Сергей Олегович Захаров — врач, ученый и педагог, профессор Карлова университета в Праге, заведующий кафедрой профессиональных заболеваний лечебного факультета. Автор более ста научных публикаций в области клинической токсикологии, действительный член Европейской ассоциации токсикологических центров и клинических токсикологов (EAPCCT), научный секретарь Чешской ассоциации профессиональных заболеваний. Родился в 1975 году в Советском Союзе, живет с семьей в Чешской Республике, воспитывает троих сыновей. Роман «И восстанет мгла (Восьмидесятые)» — первый роман автора.
— Начнем с главного, с того, что наверняка интересует читателей: о чем ваш роман? Как бы вы определили его основную тему?
— Самые простые и ясные вопросы часто оказываются самыми сложными. Как в этом случае.
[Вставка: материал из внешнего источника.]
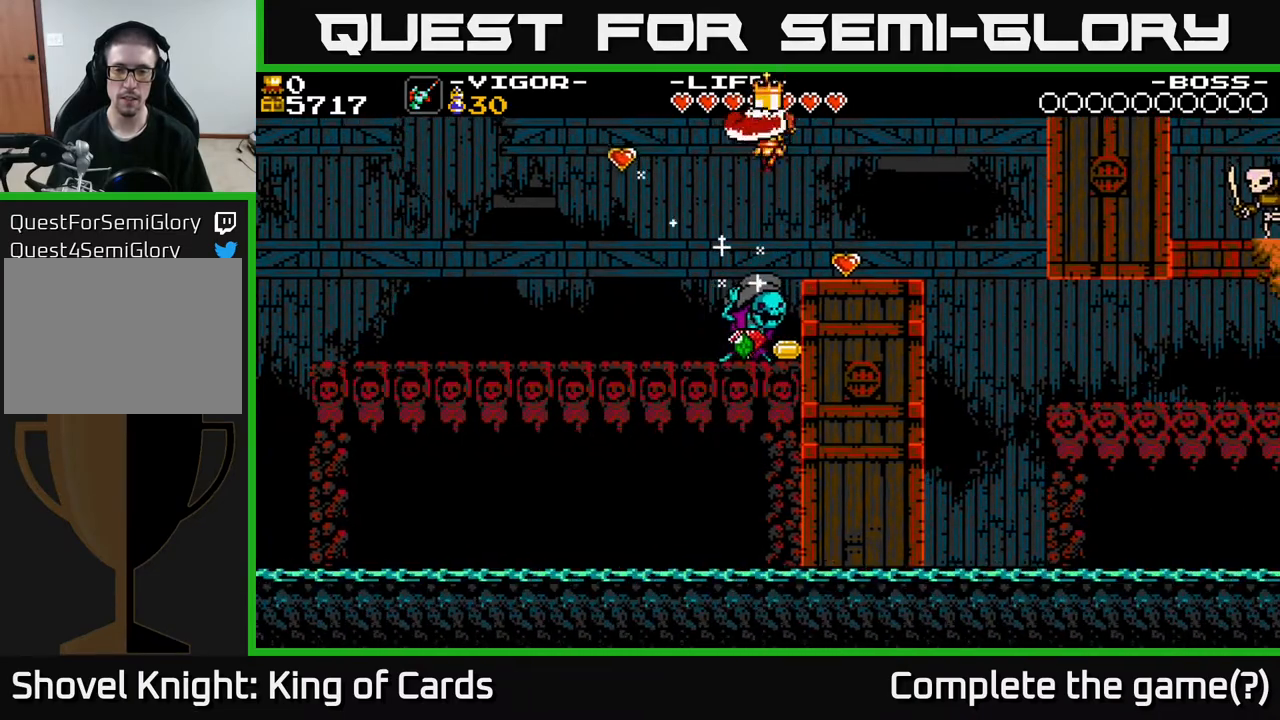
{"buttons": ["DPAD_RIGHT"], "events": [[150, "DPAD_LEFT", "down"], [250, "DPAD_LEFT", "up"], [283, "DPAD_RIGHT", "down"]]}
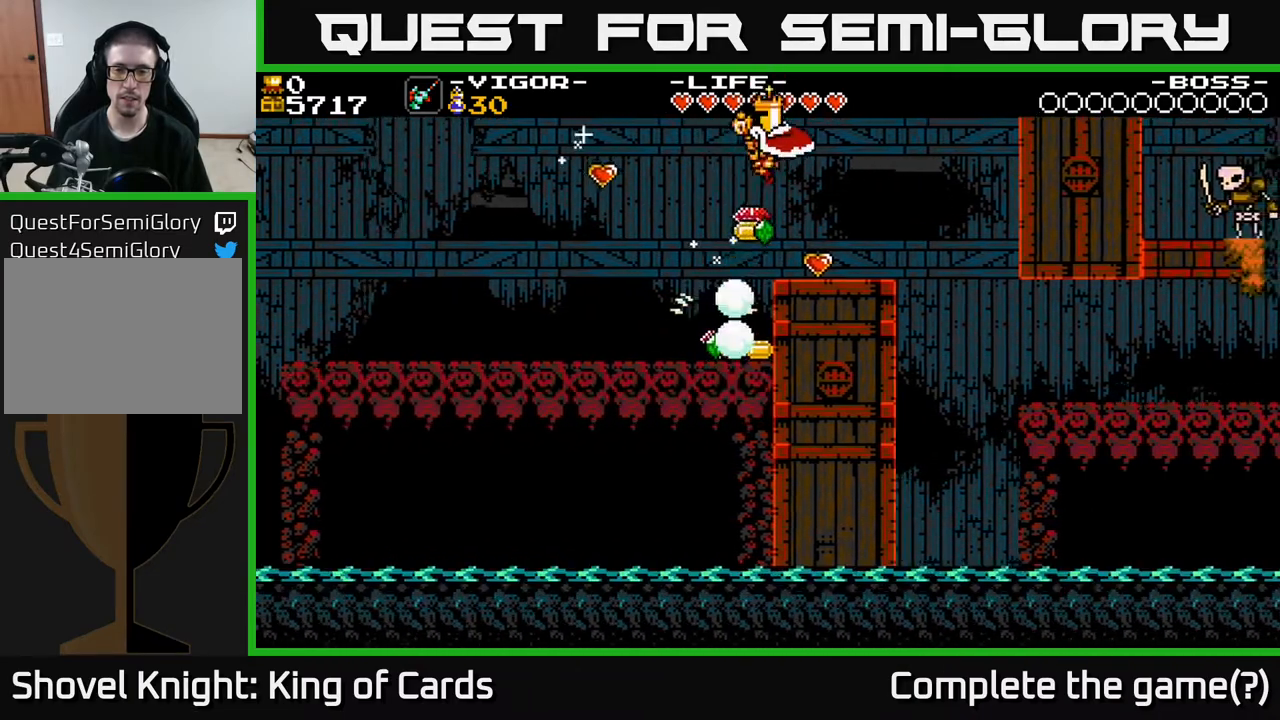
{"buttons": ["DPAD_LEFT"], "events": [[200, "DPAD_RIGHT", "up"], [333, "DPAD_RIGHT", "down"], [417, "DPAD_RIGHT", "up"], [483, "DPAD_LEFT", "down"]]}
Можно ли однозначно ответить на вопрос «о чем ваша жизнь, как бы вы определили ее основную тему?» Роман — это часть жизни, и то, что справедливо для целого, не менее справедливо для части. Немецкий философ Готлоб Фреге говорил, что смысл определяется контекстом. А контекстов может быть столько, сколько читателей. У каждого своя судьба, свой опыт, свои частоты вибраций душевных струн. И на какую именно вибрацию смысла, привнесенного текстом, эти струны резонируют, зависит в не меньшей степени от читателя, чем от автора, который всего-навсего первый читатель. Не хотелось бы навязывать остальным свой смысл, свою основную идею.
В самых общих чертах, без претензий на конечную истину и желания ограничить возможности трактовки главной темы я бы, наверно, определил ее как «онтология жестокости». Ее бытие, происхождение, причины, ее проявления в нашем мире и ее следствия на уровне индивидуальных судеб и судьбы коллективной, в конкретном случае — судьбы исчезнувшей в восставшей мгле советской цивилизации.
Изначально все мы — биологические существа, все мы рождаемся жестокими как представители животного мира, еще не обладающие концепцией «я» и неспособные проецировать чужие страдания на это внутреннее «я», неспособные сострадать. Роман открывается сценой вхождения четырехлетнего новичка-одиночки Алеши Панарова в коллектив детсадовской группы, в стаю, сплоченную историей совместных игр, со своей сложившейся иерархией, когда эти дети-воробушки, «весело и беззаботно чирикая и щебеча, забавно подпрыгивая и беспрестанно взмахивая короткими крылышками», совершенно неумышленно и беззлобно, «не ведая, что творят», чуть не убили его, утопив лицом в сугробе и продержав там детскими ладошками до потери сознания.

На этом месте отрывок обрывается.